Salted Chocolate Almond Cups

  • 2 3oz bars of 70 percent or higher dark chocolate (I like to use the Endangered Species brand)
  • ½ cup almond pulp(leftover from making almond milk)
  • 1 tsp cinnamon
  • 5-10 drops liquid stevia
  • large pinch sea salt
  • 6 baking cups( I like to use the reusable silicone kind)
  1. In a small bowl combine the almond pulp with the cinnamon, stevia and sea salt. You may need to adjust the amounts until you get a sweet/salty balance that you like.
  2. Melt 1 of the chocolate bars in a pan over low heat. Be careful not to turn the heat up too high or your chocolate will burn.
  3. Spoon just enough melted chocolate into the bottom of each baking cup to cover it,
  4. Place baking cups in refrigerator until the chocolate is cooled and solid.
  5. Place a small spoonful of the almond pulp in the center of each cup on top of the chocolate.

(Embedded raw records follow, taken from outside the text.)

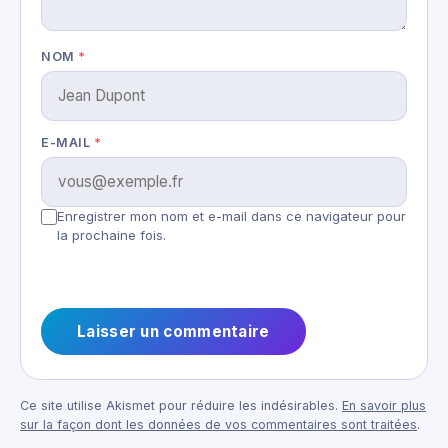
NOM
*
E-MAIL
*
Enregistrer mon nom et e-mail dans ce navigateur pour
la prochaine fois.
Ce site utilise Akismet pour réduire les indésirables.
En savoir plus
sur la façon dont les données de vos commentaires sont traitées
.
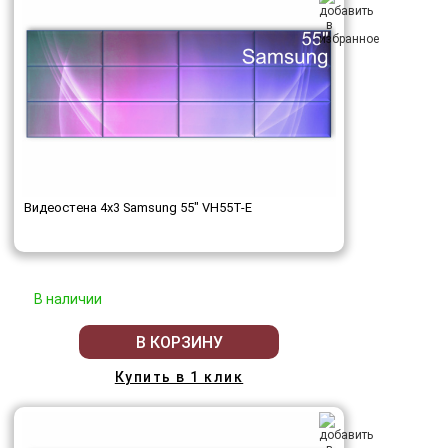
Видеостена 4x3 Samsung 55" VH55T-E
В наличии
В КОРЗИНУ
Купить в 1 клик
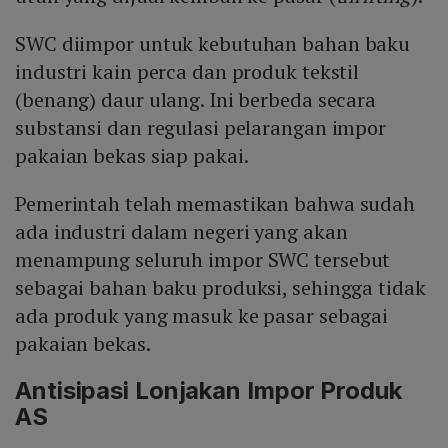
SWC diimpor untuk kebutuhan bahan baku
industri kain perca dan produk tekstil
(benang) daur ulang. Ini berbeda secara
substansi dan regulasi pelarangan impor
pakaian bekas siap pakai.
Pemerintah telah memastikan bahwa sudah
ada industri dalam negeri yang akan
menampung seluruh impor SWC tersebut
sebagai bahan baku produksi, sehingga tidak
ada produk yang masuk ke pasar sebagai
pakaian bekas.
Antisipasi Lonjakan Impor Produk
AS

  6. Melt the second chocolate bar as you did the first.
  7. Drizzle enough melted chocolate on top of the almond pulp in each cup to completely cover it.
  8. Top each cup with a tiny sprinkle of sea salt
  9. Return the cups to the refrigerator to cool and set again.
  10. When the chocolate is completely set remove the baking cups and enjoy!

These are best stored in the refrigerator or freezer as the will soften very quickly at room temperature.